To illustrate his point, Jesus told a simple story about a rich man who took an avid interest in acquiring even more money than he already had. He did everything a good business planner would tell you to do: he thought ahead, planned for success, and made arrangements to maximise his profits. He thought of all the benefits his foresight would get for him: he would have such a surplus of wealth that he would never need to work again. His future comfort and all those dividends rolling in would mean he could eat, drink and be merry, with nary a care in the world…

Read the green Gospel text at bottom of this page


But God disposes

God had other plans. That night, without any prior warning, He took away the life of the man who thought he could retire in comfort. The man suddenly died. His possessions were useless. It turned out that money could buy a lot of things, but not the one thing, life, that the man needed.

What he had failed to acquire was a solid relationship with God. In all this story there is no mention of family, or a right relationship with God, or of giving to the poor. The man had lived for his money, but now it was of no use. He had been a fool.

Read the black text at bottom of page

The Rich Man, Rembrandt

What the Gospels say

1. Where there’s a will there’s a quarrel. Read the blue text

2. Man proposes. Read the green text

3. God disposes. Read the black text

Luke 12:13-21

13 One of the multitude said to him, “Teacher, bid my brother divide the inheritance with me.” 14 But he said to him, “Man, who made me a judge or divider over you?” 15 And he said to them, “Take heed, and beware of all covetousness; for a man’s life does not consist in the abundance of his possessions.”
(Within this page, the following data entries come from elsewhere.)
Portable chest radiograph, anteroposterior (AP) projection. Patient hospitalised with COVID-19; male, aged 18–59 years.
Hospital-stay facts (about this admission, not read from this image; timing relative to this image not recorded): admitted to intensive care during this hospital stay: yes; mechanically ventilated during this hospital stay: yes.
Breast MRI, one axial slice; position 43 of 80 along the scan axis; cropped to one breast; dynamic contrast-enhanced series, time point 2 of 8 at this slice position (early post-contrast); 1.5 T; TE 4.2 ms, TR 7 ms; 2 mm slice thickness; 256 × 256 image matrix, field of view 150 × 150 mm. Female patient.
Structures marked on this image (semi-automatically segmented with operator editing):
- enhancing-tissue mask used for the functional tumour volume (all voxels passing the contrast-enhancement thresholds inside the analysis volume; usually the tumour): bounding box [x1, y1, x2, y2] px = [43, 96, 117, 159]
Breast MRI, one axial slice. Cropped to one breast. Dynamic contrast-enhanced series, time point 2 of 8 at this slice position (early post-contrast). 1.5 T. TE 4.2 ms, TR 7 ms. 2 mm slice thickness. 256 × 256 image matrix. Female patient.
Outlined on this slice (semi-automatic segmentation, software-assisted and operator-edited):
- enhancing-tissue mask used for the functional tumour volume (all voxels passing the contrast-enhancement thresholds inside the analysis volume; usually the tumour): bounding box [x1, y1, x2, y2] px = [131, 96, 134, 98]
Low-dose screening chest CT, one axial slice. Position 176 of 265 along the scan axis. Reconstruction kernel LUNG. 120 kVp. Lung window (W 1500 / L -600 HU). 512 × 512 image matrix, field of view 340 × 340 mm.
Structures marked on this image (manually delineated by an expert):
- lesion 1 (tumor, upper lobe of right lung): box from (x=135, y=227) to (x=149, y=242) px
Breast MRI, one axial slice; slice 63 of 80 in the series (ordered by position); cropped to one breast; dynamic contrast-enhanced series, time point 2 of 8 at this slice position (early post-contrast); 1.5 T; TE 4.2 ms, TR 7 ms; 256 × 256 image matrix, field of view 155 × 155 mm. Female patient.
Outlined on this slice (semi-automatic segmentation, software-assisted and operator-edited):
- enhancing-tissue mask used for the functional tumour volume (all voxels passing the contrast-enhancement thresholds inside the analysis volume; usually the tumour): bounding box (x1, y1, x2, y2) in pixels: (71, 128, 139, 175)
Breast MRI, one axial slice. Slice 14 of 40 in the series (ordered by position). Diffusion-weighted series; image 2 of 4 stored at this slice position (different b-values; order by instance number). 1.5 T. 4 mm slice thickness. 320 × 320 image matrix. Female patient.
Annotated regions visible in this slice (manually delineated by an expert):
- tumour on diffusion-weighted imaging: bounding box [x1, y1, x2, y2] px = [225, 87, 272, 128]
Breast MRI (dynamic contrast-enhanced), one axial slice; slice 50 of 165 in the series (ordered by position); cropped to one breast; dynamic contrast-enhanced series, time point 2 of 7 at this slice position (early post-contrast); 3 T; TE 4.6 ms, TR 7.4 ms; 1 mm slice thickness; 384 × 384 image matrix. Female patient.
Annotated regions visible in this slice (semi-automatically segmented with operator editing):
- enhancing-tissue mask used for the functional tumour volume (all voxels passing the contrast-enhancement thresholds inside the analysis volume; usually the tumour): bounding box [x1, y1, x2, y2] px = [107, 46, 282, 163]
16 And he told them a parable, saying, “The land of a rich man brought forth plentifully; 17 and he thought to himself, ‘What shall I do, for I have nowhere to store my crops?’ 18 And he said, ‘I will do this: I will pull down my barns, and build larger ones; and there I will store all my grain and my goods. 19 And I will say to my soul, Soul, you have ample goods laid up for many years; take your ease, eat, drink, be merry.’

20 But God said to him, ‘Fool! This night your soul is required of you; and the things you have prepared, whose will they be?’ 21 So is he who lays up treasure for himself, and is not rich toward God.”